EXERCISE: Locate the line that contains "X195000D01*". Reproduce it and all following lines up to the end of the material, exactly and with nothing added.

DATASET:
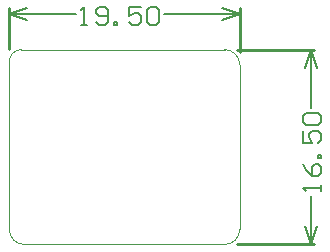
<source format=gm1>
G04*
G04 #@! TF.GenerationSoftware,Altium Limited,Altium Designer,23.11.1 (41)*
G04*
G04 Layer_Color=16711935*
%FSLAX44Y44*%
%MOMM*%
G71*
G04*
G04 #@! TF.SameCoordinates,860607A7-82FE-4F03-8345-F0151ACF9F54*
G04*
G04*
G04 #@! TF.FilePolarity,Positive*
G04*
G01*
G75*
%ADD10C,0.1000*%
%ADD21C,0.2000*%
%ADD86C,0.2540*%
%ADD87C,0.1524*%
D10*
X0Y12700D02*
G03*
X12700Y0I12700J0D01*
G01*
X182300D02*
G03*
X195000Y12700I0J12700D01*
G01*
Y152300D02*
G03*
X182300Y165000I-12700J0D01*
G01*
X10000D02*
G03*
X0Y155000I0J-10000D01*
G01*
X12700Y0D02*
X182300D01*
X195000Y12700D02*
Y152300D01*
X10000Y165000D02*
X182300D01*
X0Y12700D02*
Y155000D01*
D21*
X255000Y0D02*
Y41363D01*
Y115509D02*
Y165000D01*
Y0D02*
X260080Y15240D01*
X249920D02*
X255000Y0D01*
X249920Y149760D02*
X255000Y165000D01*
X260080Y149760D01*
X130509Y195000D02*
X195000D01*
X0D02*
X56363D01*
X179760Y200080D02*
X195000Y195000D01*
X179760Y189920D02*
X195000Y195000D01*
X0D02*
X15240Y189920D01*
X0Y195000D02*
X15240Y200080D01*
D86*
X192800Y0D02*
X257540D01*
X192800Y165000D02*
X257540D01*
X195000Y162800D02*
Y200000D01*
X0Y165500D02*
Y200000D01*
D87*
X264142Y45427D02*
Y50505D01*
Y47966D01*
X248906D01*
X251446Y45427D01*
X248906Y68279D02*
X251446Y63201D01*
X256524Y58123D01*
X261602D01*
X264142Y60662D01*
Y65740D01*
X261602Y68279D01*
X259063D01*
X256524Y65740D01*
Y58123D01*
X264142Y73358D02*
X261602D01*
Y75897D01*
X264142D01*
Y73358D01*
X248906Y96210D02*
Y86053D01*
X256524D01*
X253985Y91132D01*
Y93671D01*
X256524Y96210D01*
X261602D01*
X264142Y93671D01*
Y88593D01*
X261602Y86053D01*
X251446Y101289D02*
X248906Y103828D01*
Y108906D01*
X251446Y111445D01*
X261602D01*
X264142Y108906D01*
Y103828D01*
X261602Y101289D01*
X251446D01*
X60427Y185858D02*
X65505D01*
X62966D01*
Y201094D01*
X60427Y198554D01*
X73123Y188398D02*
X75662Y185858D01*
X80740D01*
X83279Y188398D01*
Y198554D01*
X80740Y201094D01*
X75662D01*
X73123Y198554D01*
Y196015D01*
X75662Y193476D01*
X83279D01*
X88358Y185858D02*
Y188398D01*
X90897D01*
Y185858D01*
X88358D01*
X111210Y201094D02*
X101053D01*
Y193476D01*
X106132Y196015D01*
X108671D01*
X111210Y193476D01*
Y188398D01*
X108671Y185858D01*
X103593D01*
X101053Y188398D01*
X116289Y198554D02*
X118828Y201094D01*
X123906D01*
X126445Y198554D01*
Y188398D01*
X123906Y185858D01*
X118828D01*
X116289Y188398D01*
Y198554D01*
M02*

</source>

RESULT OF THE EXERCISE:
X195000D01*
X0D02*
X56363D01*
X179760Y200080D02*
X195000Y195000D01*
X179760Y189920D02*
X195000Y195000D01*
X0D02*
X15240Y189920D01*
X0Y195000D02*
X15240Y200080D01*
D86*
X192800Y0D02*
X257540D01*
X192800Y165000D02*
X257540D01*
X195000Y162800D02*
Y200000D01*
X0Y165500D02*
Y200000D01*
D87*
X264142Y45427D02*
Y50505D01*
Y47966D01*
X248906D01*
X251446Y45427D01*
X248906Y68279D02*
X251446Y63201D01*
X256524Y58123D01*
X261602D01*
X264142Y60662D01*
Y65740D01*
X261602Y68279D01*
X259063D01*
X256524Y65740D01*
Y58123D01*
X264142Y73358D02*
X261602D01*
Y75897D01*
X264142D01*
Y73358D01*
X248906Y96210D02*
Y86053D01*
X256524D01*
X253985Y91132D01*
Y93671D01*
X256524Y96210D01*
X261602D01*
X264142Y93671D01*
Y88593D01*
X261602Y86053D01*
X251446Y101289D02*
X248906Y103828D01*
Y108906D01*
X251446Y111445D01*
X261602D01*
X264142Y108906D01*
Y103828D01*
X261602Y101289D01*
X251446D01*
X60427Y185858D02*
X65505D01*
X62966D01*
Y201094D01*
X60427Y198554D01*
X73123Y188398D02*
X75662Y185858D01*
X80740D01*
X83279Y188398D01*
Y198554D01*
X80740Y201094D01*
X75662D01*
X73123Y198554D01*
Y196015D01*
X75662Y193476D01*
X83279D01*
X88358Y185858D02*
Y188398D01*
X90897D01*
Y185858D01*
X88358D01*
X111210Y201094D02*
X101053D01*
Y193476D01*
X106132Y196015D01*
X108671D01*
X111210Y193476D01*
Y188398D01*
X108671Y185858D01*
X103593D01*
X101053Y188398D01*
X116289Y198554D02*
X118828Y201094D01*
X123906D01*
X126445Y198554D01*
Y188398D01*
X123906Y185858D01*
X118828D01*
X116289Y188398D01*
Y198554D01*
M02*

</source>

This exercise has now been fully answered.